Anos depois Ruthy descobriria que aqueles livros não eram de estudo e sim de sexo. 

****

Uma das poucas coisas que dava prazer a Eden, além de conversar sobre Os Cavaleiros do Zodíaco com Simonetta, era ajudar Abel e Caim a expressarem suas emoções. Como de costume, Maria Marta soltou seu veneno em uma pessoa aleatória – desta vez em sua tia Ruthy – e usou seus filhos para dar suas ferroadas. Pensando no bem-estar dos irmãos, Eden retirou dois potes com letras de sua mochila. O de tampa castanha era de Caim e o de tampa verde era Caim.

– O que foi desta vez? – indagou o primogênito de Marcelo.

Os meninos, já sabendo da estratégia do irmão, responderam arrumando as letras desejadas: "BRIGA", escreveu Caim; "GRITOS", confirmou Abel.

****

Gareth segurou o choro ao falar do que não queria falar, do que não devia ser compartilhado, do que ele queria esquecer para sempre. Helionora ficara surpresa, mas aquela não era a pior história que já ouvira. Mas estava, indiscutivelmente, entre as piores.

– Você costuma fazer um checape com todos os funcionários do seu pai? – quis saber Gareth.

– Eu falo com alguns, não com todos. Não se preocupe, você não perderá o  seu dia de emprego – confessou a psicóloga. – Mas não é sobre mim que estamos falando e sim sobre você... Então, você poderia me responder algo, Gareth? Me diga: depois de tudo que você passou, você ainda tem sonhos, desejos, metas? E qual é o maior deles, caso eles ainda existam?  

– Eu quero me formar, por enquanto. E, o meu maior sonho, eu diria que é me tornar uma pessoa boa, uma pessoa melhor. 

– Alguns de nossos atos são feitos sem pensar, sabe? Pessoas boas ou pessoas ruins fazem coisas boas e coisas ruins, algumas fogem do nosso controle. Mas, nosso não é uma função que tenha apenas dois resultados possíveis: maldade ou bondade. Ela é um espectro entre 0 e 1. Por exemplo, o diabo está no 0, Deus está no 1. Você não deve se comparar ao diabo, nunca. Nem a Deus. Procure ser a melhor pessoa possível, mas não se ache o dono da bondade, da verdade, do destino. Ser uma pessoa melhor, agora, só depende de você. Você consegue isso. Todos nós podemos ser pessoas melhores.

– Obrigado, Liô, se eu puder te chamar assim. Nunca ouvi um conselho tão inspirado.

– A sua mãe sabe que você está aqui em Salvador?

– Meu tio Américo, o irmão da minha mãe, sabe. – Gareth sentia, naquele momento, bem mais apreço pelo tio materno do que pela própria mãe.

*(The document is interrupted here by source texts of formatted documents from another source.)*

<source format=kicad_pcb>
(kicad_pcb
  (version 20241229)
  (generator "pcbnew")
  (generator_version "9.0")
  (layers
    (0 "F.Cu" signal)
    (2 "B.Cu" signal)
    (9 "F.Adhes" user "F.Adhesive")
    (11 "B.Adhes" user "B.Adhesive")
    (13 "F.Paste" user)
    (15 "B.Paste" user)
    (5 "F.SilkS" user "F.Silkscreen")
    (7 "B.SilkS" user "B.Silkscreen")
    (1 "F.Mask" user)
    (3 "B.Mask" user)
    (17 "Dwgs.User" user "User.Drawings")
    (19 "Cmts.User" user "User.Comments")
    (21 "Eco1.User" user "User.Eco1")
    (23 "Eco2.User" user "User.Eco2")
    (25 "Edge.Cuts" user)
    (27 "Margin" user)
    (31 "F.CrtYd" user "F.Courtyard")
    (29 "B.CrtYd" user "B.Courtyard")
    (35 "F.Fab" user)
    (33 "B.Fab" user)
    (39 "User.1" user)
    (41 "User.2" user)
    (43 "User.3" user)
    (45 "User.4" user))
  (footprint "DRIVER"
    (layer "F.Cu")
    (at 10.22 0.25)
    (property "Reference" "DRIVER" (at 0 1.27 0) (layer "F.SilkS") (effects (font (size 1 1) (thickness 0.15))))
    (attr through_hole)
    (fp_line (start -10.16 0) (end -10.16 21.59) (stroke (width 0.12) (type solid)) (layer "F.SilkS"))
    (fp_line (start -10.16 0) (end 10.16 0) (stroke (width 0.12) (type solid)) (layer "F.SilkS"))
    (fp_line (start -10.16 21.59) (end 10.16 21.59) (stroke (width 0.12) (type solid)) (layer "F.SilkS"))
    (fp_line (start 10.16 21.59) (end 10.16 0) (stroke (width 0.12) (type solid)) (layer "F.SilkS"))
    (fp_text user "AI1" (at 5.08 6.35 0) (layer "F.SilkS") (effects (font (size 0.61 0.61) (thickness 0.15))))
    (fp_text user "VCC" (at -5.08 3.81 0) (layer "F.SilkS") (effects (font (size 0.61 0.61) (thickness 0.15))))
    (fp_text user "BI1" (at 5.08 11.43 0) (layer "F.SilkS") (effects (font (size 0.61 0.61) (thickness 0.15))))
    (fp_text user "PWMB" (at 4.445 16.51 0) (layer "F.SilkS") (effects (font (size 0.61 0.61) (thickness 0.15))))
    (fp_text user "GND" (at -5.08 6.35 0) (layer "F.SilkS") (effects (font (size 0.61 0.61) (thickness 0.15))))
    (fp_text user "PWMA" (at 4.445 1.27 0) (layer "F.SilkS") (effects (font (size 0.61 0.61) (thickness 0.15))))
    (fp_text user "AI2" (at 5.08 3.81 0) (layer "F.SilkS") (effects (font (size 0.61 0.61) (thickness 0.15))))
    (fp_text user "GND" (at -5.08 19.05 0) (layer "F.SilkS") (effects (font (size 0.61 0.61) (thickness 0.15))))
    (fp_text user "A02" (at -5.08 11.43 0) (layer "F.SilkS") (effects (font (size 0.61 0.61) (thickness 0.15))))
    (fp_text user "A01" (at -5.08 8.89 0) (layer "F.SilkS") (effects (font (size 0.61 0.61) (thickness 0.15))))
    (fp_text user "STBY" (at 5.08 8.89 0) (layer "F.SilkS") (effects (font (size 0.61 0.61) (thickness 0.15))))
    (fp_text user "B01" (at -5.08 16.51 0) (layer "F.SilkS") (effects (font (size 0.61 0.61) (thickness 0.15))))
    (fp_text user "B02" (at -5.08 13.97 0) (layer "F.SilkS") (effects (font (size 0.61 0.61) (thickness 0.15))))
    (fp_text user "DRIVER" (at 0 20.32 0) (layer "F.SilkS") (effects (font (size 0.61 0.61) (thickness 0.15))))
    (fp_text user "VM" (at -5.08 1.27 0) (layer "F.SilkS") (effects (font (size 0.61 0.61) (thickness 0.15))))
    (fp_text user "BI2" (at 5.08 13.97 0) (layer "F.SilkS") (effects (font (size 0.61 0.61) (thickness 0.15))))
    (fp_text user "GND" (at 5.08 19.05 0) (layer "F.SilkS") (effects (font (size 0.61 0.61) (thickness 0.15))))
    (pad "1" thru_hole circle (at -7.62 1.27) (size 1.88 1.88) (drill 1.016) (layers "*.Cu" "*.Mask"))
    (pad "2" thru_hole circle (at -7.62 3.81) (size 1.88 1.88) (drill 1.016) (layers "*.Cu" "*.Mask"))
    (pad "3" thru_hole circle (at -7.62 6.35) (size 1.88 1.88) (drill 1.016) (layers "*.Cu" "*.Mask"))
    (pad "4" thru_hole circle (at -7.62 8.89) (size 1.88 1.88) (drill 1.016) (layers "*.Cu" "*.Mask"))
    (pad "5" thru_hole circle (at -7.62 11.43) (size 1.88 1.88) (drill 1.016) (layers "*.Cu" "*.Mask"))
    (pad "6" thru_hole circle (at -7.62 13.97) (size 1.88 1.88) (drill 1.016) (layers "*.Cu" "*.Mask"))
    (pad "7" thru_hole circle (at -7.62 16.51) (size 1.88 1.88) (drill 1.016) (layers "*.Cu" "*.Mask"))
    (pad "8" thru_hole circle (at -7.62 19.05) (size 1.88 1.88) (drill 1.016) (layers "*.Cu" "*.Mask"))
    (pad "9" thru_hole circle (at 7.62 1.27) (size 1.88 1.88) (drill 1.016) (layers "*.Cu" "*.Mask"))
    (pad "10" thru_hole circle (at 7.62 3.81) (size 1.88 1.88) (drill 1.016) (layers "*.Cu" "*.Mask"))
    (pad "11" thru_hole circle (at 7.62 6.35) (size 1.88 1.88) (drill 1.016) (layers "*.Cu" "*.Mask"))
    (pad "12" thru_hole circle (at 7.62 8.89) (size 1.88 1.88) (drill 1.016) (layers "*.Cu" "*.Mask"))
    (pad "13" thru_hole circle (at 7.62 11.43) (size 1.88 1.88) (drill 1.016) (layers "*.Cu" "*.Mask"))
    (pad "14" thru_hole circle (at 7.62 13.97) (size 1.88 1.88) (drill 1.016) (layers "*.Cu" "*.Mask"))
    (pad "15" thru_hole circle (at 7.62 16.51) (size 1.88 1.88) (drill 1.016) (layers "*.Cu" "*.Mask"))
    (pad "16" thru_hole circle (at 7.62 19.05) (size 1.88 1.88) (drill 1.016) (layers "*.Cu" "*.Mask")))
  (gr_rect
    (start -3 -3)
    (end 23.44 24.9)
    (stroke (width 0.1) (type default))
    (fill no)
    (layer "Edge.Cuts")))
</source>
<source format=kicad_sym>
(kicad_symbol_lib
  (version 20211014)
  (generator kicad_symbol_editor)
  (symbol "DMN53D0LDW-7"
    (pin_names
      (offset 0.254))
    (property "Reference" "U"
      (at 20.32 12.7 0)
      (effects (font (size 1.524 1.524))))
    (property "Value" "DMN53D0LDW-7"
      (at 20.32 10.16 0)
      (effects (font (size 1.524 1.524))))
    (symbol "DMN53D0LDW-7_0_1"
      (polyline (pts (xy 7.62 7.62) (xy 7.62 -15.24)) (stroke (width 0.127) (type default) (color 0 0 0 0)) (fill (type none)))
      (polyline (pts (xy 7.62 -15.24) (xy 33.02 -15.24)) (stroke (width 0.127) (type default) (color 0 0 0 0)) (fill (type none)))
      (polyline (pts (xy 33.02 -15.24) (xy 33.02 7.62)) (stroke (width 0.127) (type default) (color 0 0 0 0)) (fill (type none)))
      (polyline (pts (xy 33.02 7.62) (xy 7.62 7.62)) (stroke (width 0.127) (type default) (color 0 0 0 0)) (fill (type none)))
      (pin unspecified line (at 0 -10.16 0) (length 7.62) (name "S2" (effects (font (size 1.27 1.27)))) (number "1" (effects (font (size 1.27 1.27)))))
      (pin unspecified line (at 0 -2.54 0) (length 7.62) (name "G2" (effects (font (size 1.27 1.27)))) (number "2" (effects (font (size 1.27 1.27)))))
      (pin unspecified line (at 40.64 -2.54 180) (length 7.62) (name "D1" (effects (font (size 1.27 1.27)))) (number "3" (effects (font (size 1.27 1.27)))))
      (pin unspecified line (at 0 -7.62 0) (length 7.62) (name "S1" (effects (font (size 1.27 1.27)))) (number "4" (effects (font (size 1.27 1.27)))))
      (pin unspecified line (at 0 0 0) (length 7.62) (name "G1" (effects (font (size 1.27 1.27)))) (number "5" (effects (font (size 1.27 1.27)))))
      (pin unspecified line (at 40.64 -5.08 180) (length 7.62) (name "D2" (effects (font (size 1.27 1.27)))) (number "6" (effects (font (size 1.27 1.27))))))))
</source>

– Você deveria conversar com ela. 

– Eu não posso. – O rapaz ainda não era capaz de esquecer as mágoas que tinha em relação à mãe.

– Bem, então ouça um último conselho. Pense no que uma pessoa boa faria nesse caso e lute pelo seu sonho como se ele fosse o ar que respira – concluiu Helionora, finalizando a terapia.

Gareth saiu do escritório pensando em como seria encarar sua mãe, a lendária feiticeira Asia Adams.